> What to do
Using the listing below, return every line that includes "Islamic".
----
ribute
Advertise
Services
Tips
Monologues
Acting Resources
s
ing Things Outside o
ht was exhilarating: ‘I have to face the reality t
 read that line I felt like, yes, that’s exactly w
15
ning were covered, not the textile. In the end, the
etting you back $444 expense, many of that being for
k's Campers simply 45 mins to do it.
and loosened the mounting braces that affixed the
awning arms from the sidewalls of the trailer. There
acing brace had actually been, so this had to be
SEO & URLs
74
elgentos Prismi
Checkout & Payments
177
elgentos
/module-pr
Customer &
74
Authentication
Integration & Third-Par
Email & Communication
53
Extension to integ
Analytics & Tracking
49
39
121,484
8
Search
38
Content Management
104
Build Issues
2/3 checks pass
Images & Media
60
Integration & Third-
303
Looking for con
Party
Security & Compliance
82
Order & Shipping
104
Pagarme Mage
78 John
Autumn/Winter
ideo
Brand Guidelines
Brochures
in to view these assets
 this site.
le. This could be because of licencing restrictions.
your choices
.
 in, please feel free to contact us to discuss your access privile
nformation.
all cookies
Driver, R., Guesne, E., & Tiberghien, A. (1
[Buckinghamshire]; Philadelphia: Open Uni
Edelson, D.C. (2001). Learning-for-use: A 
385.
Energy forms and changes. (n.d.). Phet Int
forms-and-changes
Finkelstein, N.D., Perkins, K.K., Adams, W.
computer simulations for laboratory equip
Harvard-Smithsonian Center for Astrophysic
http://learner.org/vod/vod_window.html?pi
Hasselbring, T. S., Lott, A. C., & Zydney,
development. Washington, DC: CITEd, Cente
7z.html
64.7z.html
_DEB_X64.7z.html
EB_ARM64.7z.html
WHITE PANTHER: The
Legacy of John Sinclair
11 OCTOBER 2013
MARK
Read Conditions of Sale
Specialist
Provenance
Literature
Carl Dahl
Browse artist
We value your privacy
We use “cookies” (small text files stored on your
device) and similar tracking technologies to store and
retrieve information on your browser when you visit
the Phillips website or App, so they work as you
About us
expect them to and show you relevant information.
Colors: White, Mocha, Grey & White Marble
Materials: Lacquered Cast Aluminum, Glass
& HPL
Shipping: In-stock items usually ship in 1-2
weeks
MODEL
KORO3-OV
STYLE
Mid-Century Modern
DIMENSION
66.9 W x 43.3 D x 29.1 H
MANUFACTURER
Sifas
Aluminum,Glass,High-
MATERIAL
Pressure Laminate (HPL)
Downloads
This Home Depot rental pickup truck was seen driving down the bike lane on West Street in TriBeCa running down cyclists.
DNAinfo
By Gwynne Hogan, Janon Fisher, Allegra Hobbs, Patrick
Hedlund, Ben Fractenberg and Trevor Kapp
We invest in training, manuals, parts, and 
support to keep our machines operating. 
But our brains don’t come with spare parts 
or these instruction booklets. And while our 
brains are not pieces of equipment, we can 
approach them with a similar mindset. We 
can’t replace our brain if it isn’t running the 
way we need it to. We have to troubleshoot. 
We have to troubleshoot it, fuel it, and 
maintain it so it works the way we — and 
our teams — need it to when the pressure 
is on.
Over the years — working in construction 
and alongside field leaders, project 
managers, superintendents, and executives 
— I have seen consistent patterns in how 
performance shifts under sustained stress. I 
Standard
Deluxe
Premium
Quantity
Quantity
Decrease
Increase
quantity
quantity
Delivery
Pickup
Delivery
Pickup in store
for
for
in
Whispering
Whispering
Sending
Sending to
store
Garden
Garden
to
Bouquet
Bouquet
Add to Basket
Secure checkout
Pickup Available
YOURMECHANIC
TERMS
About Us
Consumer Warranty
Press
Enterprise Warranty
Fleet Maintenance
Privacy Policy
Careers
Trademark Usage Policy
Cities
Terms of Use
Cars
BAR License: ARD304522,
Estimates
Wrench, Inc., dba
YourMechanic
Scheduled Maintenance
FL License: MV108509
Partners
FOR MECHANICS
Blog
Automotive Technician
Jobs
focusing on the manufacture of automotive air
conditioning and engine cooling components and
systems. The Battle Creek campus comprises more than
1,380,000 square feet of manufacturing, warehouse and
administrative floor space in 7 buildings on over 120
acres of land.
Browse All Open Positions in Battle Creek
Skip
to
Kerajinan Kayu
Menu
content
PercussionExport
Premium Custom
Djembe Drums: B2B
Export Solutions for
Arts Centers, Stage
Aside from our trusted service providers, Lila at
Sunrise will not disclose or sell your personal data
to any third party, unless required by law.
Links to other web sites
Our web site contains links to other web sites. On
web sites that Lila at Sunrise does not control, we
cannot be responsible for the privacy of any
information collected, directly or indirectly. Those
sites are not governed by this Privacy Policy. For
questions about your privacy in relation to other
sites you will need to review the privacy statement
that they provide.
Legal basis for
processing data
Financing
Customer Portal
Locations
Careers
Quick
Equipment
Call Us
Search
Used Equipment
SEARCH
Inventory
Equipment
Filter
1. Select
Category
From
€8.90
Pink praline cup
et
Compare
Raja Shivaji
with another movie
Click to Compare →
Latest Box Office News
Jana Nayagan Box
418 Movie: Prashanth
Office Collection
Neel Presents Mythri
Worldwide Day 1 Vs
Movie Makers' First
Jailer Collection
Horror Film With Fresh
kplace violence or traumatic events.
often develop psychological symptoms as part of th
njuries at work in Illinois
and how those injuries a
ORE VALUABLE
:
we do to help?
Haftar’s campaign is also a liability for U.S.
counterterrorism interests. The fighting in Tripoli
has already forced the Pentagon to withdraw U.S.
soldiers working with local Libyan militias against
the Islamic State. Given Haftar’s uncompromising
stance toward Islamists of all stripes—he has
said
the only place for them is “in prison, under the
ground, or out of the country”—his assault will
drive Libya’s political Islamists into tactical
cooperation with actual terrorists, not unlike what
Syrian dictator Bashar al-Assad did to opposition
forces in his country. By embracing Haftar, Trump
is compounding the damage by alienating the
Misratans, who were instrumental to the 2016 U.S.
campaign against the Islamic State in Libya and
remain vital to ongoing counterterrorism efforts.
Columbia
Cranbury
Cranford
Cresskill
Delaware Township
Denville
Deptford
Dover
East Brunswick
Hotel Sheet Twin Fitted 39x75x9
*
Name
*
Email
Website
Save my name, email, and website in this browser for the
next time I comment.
----
> Expected output
the Islamic State. Given Haftar’s uncompromising
campaign against the Islamic State in Libya and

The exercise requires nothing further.